- _TASK_
Retype each line of the listing below verbatim, keeping every line in its original order.
SOURCE MATERIAL Block Start
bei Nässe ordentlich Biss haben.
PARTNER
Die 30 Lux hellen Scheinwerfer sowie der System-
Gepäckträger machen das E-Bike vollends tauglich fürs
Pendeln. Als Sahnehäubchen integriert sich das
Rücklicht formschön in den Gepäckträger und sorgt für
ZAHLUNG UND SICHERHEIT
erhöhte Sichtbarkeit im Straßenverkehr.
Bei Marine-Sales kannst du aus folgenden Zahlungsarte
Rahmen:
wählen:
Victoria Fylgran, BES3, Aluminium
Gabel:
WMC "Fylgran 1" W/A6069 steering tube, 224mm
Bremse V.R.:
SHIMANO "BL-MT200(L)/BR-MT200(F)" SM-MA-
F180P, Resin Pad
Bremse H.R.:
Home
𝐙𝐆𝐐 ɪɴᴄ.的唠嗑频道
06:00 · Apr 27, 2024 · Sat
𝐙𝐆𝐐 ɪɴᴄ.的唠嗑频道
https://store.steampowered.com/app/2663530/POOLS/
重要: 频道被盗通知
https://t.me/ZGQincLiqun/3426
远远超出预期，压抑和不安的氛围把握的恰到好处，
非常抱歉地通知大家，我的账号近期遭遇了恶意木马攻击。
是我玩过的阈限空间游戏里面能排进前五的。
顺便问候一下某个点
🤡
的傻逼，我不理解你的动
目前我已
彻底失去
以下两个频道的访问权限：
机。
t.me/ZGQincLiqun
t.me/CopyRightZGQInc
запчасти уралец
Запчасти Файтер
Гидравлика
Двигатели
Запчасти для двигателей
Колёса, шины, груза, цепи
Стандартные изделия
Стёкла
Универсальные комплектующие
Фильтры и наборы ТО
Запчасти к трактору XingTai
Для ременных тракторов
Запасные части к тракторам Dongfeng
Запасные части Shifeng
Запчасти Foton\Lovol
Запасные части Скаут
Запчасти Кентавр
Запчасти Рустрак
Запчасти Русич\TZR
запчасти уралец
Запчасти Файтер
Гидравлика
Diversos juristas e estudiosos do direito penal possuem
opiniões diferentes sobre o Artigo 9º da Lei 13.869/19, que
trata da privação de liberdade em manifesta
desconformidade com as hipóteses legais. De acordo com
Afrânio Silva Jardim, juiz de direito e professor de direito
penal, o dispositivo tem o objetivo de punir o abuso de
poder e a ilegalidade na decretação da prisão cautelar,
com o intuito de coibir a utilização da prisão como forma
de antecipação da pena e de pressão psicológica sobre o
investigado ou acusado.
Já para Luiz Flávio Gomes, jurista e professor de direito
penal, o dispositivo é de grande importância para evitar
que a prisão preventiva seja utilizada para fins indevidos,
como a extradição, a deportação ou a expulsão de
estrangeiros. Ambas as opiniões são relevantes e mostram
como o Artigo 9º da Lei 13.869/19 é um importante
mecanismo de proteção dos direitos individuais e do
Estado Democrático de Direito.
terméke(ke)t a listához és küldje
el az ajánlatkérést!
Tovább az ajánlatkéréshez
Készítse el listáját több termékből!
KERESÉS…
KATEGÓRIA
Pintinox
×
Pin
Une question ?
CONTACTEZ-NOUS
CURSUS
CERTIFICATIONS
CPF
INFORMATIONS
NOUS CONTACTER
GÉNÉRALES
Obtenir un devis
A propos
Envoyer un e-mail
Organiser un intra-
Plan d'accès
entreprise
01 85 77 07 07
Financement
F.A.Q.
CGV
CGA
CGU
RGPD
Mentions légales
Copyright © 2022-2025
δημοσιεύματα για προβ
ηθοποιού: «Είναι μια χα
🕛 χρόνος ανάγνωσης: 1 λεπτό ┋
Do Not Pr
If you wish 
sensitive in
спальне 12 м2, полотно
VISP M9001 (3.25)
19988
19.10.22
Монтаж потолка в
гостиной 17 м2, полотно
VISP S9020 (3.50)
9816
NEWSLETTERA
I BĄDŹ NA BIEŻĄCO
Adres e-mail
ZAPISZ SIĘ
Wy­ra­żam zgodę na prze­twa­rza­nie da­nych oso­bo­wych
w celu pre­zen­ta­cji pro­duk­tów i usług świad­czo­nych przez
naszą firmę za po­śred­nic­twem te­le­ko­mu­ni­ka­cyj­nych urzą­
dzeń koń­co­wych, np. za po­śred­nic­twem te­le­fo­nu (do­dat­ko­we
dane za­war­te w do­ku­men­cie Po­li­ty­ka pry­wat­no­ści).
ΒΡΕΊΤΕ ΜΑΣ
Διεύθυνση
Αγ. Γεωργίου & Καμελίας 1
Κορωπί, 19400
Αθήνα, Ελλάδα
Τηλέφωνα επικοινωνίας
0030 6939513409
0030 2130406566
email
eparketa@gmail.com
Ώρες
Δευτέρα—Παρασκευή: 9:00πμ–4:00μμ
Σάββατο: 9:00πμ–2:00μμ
SOURCE MATERIAL Block End
- _RESULT_
bei Nässe ordentlich Biss haben.
PARTNER
Die 30 Lux hellen Scheinwerfer sowie der System-
Gepäckträger machen das E-Bike vollends tauglich fürs
Pendeln. Als Sahnehäubchen integriert sich das
Rücklicht formschön in den Gepäckträger und sorgt für
ZAHLUNG UND SICHERHEIT
erhöhte Sichtbarkeit im Straßenverkehr.
Bei Marine-Sales kannst du aus folgenden Zahlungsarte
Rahmen:
wählen:
Victoria Fylgran, BES3, Aluminium
Gabel:
WMC "Fylgran 1" W/A6069 steering tube, 224mm
Bremse V.R.:
SHIMANO "BL-MT200(L)/BR-MT200(F)" SM-MA-
F180P, Resin Pad
Bremse H.R.:
Home
𝐙𝐆𝐐 ɪɴᴄ.的唠嗑频道
06:00 · Apr 27, 2024 · Sat
𝐙𝐆𝐐 ɪɴᴄ.的唠嗑频道
https://store.steampowered.com/app/2663530/POOLS/
重要: 频道被盗通知
https://t.me/ZGQincLiqun/3426
远远超出预期，压抑和不安的氛围把握的恰到好处，
非常抱歉地通知大家，我的账号近期遭遇了恶意木马攻击。
是我玩过的阈限空间游戏里面能排进前五的。
顺便问候一下某个点
🤡
的傻逼，我不理解你的动
目前我已
彻底失去
以下两个频道的访问权限：
机。
t.me/ZGQincLiqun
t.me/CopyRightZGQInc
запчасти уралец
Запчасти Файтер
Гидравлика
Двигатели
Запчасти для двигателей
Колёса, шины, груза, цепи
Стандартные изделия
Стёкла
Универсальные комплектующие
Фильтры и наборы ТО
Запчасти к трактору XingTai
Для ременных тракторов
Запасные части к тракторам Dongfeng
Запасные части Shifeng
Запчасти Foton\Lovol
Запасные части Скаут
Запчасти Кентавр
Запчасти Рустрак
Запчасти Русич\TZR
запчасти уралец
Запчасти Файтер
Гидравлика
Diversos juristas e estudiosos do direito penal possuem
opiniões diferentes sobre o Artigo 9º da Lei 13.869/19, que
trata da privação de liberdade em manifesta
desconformidade com as hipóteses legais. De acordo com
Afrânio Silva Jardim, juiz de direito e professor de direito
penal, o dispositivo tem o objetivo de punir o abuso de
poder e a ilegalidade na decretação da prisão cautelar,
com o intuito de coibir a utilização da prisão como forma
de antecipação da pena e de pressão psicológica sobre o
investigado ou acusado.
Já para Luiz Flávio Gomes, jurista e professor de direito
penal, o dispositivo é de grande importância para evitar
que a prisão preventiva seja utilizada para fins indevidos,
como a extradição, a deportação ou a expulsão de
estrangeiros. Ambas as opiniões são relevantes e mostram
como o Artigo 9º da Lei 13.869/19 é um importante
mecanismo de proteção dos direitos individuais e do
Estado Democrático de Direito.
terméke(ke)t a listához és küldje
el az ajánlatkérést!
Tovább az ajánlatkéréshez
Készítse el listáját több termékből!
KERESÉS…
KATEGÓRIA
Pintinox
×
Pin
Une question ?
CONTACTEZ-NOUS
CURSUS
CERTIFICATIONS
CPF
INFORMATIONS
NOUS CONTACTER
GÉNÉRALES
Obtenir un devis
A propos
Envoyer un e-mail
Organiser un intra-
Plan d'accès
entreprise
01 85 77 07 07
Financement
F.A.Q.
CGV
CGA
CGU
RGPD
Mentions légales
Copyright © 2022-2025
δημοσιεύματα για προβ
ηθοποιού: «Είναι μια χα
🕛 χρόνος ανάγνωσης: 1 λεπτό ┋
Do Not Pr
If you wish 
sensitive in
спальне 12 м2, полотно
VISP M9001 (3.25)
19988
19.10.22
Монтаж потолка в
гостиной 17 м2, полотно
VISP S9020 (3.50)
9816
NEWSLETTERA
I BĄDŹ NA BIEŻĄCO
Adres e-mail
ZAPISZ SIĘ
Wy­ra­żam zgodę na prze­twa­rza­nie da­nych oso­bo­wych
w celu pre­zen­ta­cji pro­duk­tów i usług świad­czo­nych przez
naszą firmę za po­śred­nic­twem te­le­ko­mu­ni­ka­cyj­nych urzą­
dzeń koń­co­wych, np. za po­śred­nic­twem te­le­fo­nu (do­dat­ko­we
dane za­war­te w do­ku­men­cie Po­li­ty­ka pry­wat­no­ści).
ΒΡΕΊΤΕ ΜΑΣ
Διεύθυνση
Αγ. Γεωργίου & Καμελίας 1
Κορωπί, 19400
Αθήνα, Ελλάδα
Τηλέφωνα επικοινωνίας
0030 6939513409
0030 2130406566
email
eparketa@gmail.com
Ώρες
Δευτέρα—Παρασκευή: 9:00πμ–4:00μμ
Σάββατο: 9:00πμ–2:00μμ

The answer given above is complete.